No todos los jugadores acabaron mal. Franco también ganó a la ruleta varias veces. De apuntarse a la Guerra Civil para jubilarse un día de Alto Comisario en Marruecos, en unas semanas, gracias a la muerte de José Calvo Sotelo y de José Sanjurjo, se encontró al frente del bando rebelde. Luego la muerte también le quitó a Emilio Mola de en medio. Todo por la Gracia de Dios. Pero tampoco él tenía bastante: quería un imperio. Vio su oportunidad cuando cayó Francia.
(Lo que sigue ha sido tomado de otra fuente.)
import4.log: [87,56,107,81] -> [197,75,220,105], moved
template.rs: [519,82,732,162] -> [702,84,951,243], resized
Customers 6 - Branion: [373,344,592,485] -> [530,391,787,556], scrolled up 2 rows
En Hendaya, en octubre de 1940, le ofreció a Hitler entrar en guerra a cambio de que este le quitase a aquella colonias y que se las diese a él. A la postre, el dictador alemán le hizo un favor al Caudillo y no aceptó su apuesta. Pero el señor de las Españas quería seguir apostando, y mandó la División Azul a combatir a la Unión Soviética. Por fortuna para él, nadie le declaró la guerra. Al final, en 1945, a diferencia de sus colegas alemán e italiano, la apuesta acabó en nada para él, pero no para sus súbditos, que tuvieron que malvivir bajo su mediocridad humana treinta años más. Entre la guerra y las hambrunas de postguerra perecieron unos 700.000 españoles.
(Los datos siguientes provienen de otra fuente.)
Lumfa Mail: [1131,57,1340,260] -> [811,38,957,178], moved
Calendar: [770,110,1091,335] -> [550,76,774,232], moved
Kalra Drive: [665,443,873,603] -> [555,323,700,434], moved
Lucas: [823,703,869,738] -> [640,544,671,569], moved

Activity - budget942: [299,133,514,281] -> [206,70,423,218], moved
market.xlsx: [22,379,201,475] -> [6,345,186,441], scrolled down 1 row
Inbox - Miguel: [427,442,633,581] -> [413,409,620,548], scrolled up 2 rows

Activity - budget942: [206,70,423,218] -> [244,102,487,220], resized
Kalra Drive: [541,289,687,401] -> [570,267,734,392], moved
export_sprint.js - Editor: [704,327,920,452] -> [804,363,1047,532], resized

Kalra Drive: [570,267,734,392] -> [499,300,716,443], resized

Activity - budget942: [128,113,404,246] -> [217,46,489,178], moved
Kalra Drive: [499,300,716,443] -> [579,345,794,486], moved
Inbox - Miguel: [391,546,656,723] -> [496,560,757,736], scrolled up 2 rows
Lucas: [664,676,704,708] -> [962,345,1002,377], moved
Por su parte, los jugadores con fichas marxistas no se quedaron cortos. Stalin, en 1932 decidió, contra el consejo de los expertos que aún se atrevían a hablar, que él iba a cambiar para mejor la agricultura soviética. Un detalle fue que provocase una hambruna en Ucrania y Kazajistán que mató a unos cinco millones de personas. Luego jugó con el diablo, aliándose con Hitler para conquistar Polonia, los países bálticos e incluso Finlandia. La cosa salió mal, pero no para él. Pese a que Hitler le traicionó y casi le derrotó, Stalin acabó siendo aclamado en 1945 por los suyos y por parte del mundo biempensante como un genio. Su cálculo errado había costado a la Unión Soviética más de treinta millones de vidas. Pero como no tenía bastante, hasta su muerte en 1953 siguió matando y encarcelando a millones de personas más, ahora que también controlaba media Europa.
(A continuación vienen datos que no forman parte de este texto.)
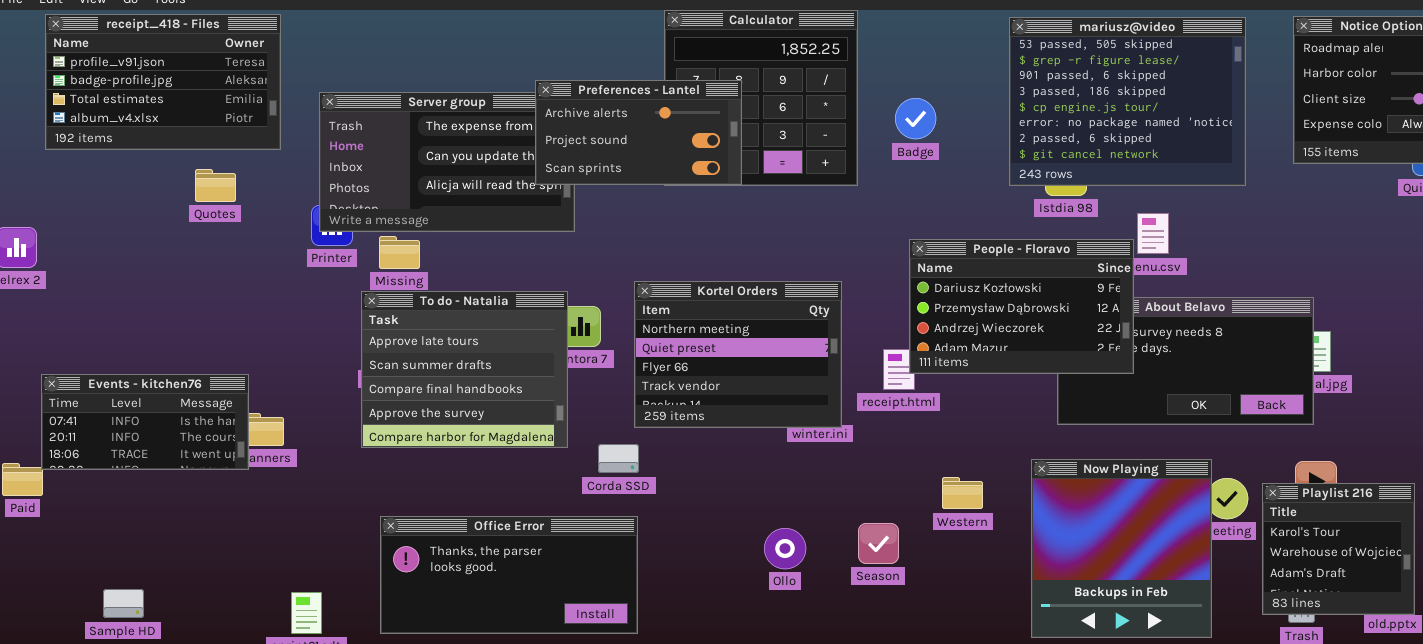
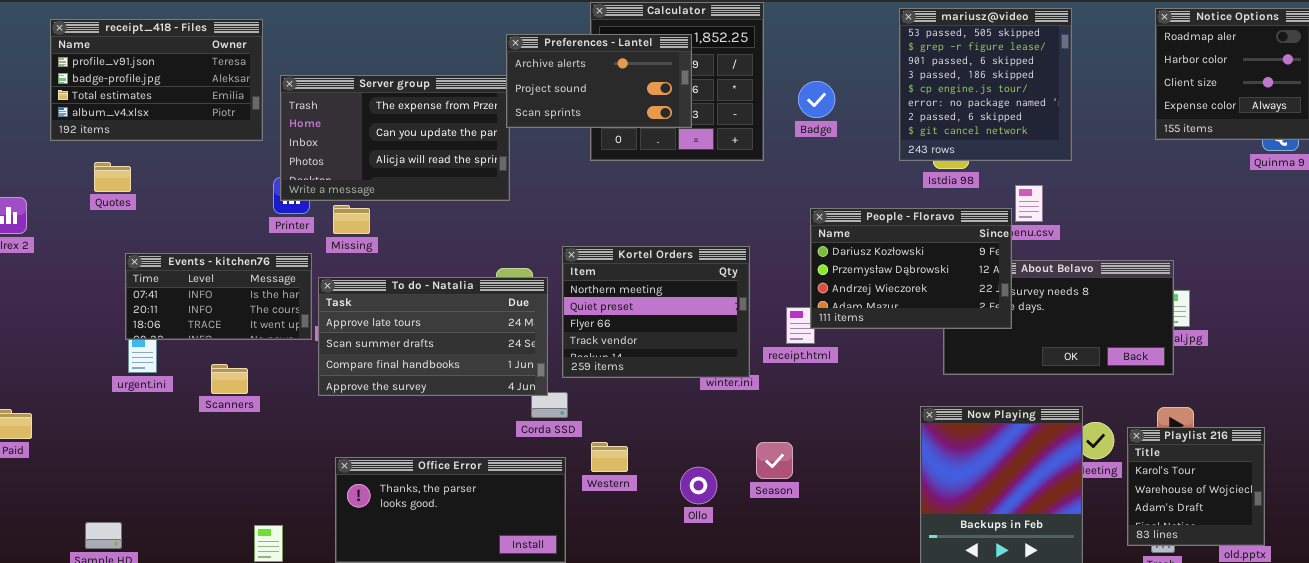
receipt_418 - Files: [45,14,281,150] -> [50,19,263,141], moved
mariusz@video: [1009,17,1246,186] -> [899,8,1072,161], resized
Preferences - Lantel: [535,80,742,185] -> [506,34,692,128], moved
Quotes: [195,169,236,202] -> [94,162,131,192], moved
To do - Natalia: [361,291,568,448] -> [318,277,548,396], resized
Events - kitchen76: [41,374,249,470] -> [125,253,312,340], moved
Western: [942,477,983,509] -> [591,442,628,472], moved
Season: [858,523,899,564] -> [756,442,793,479], moved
Su colega Mao Zedong tampoco anduvo timorato. Sus intentos de transformar China de golpe forzando las leyes económicas convencionales —el hombre se consideraba un genio y un gran poeta— con el Gran Salto Adelante en 1958 y la Revolución Cultural una década después acabaron con la vida de entre treinta y cinco y cincuenta millones de chinos. Por su parte, el hijo de Stalin y Mao, el norcoreano, y también talento sin par, Kim Il-sung, decidió en 1950 que no tenía bastantes esclavos, e invadió su vecino del sur. Cuando acabó la guerra en 1953, en parte gracias a la generosa aportación de la aviación americana, habían perecido tres millones y medio de almas, la inmensa mayoría de ellas civiles. Pero Kim siguió en el poder, y a su muerte legó su Arcadia feliz a su hijo, y este al suyo.

Vladímir Putin es otro dictador ludópata. No sabemos si expirará en su cama como Franco, Stalin, Mao o Kim, o muerto en cualquier sitio como Hitler o Mussolini. Lo que sí sabemos es que, como todos esos individuos, Putin apuesta con las vidas de otros; a los que ama tanto que no le importa que mueran.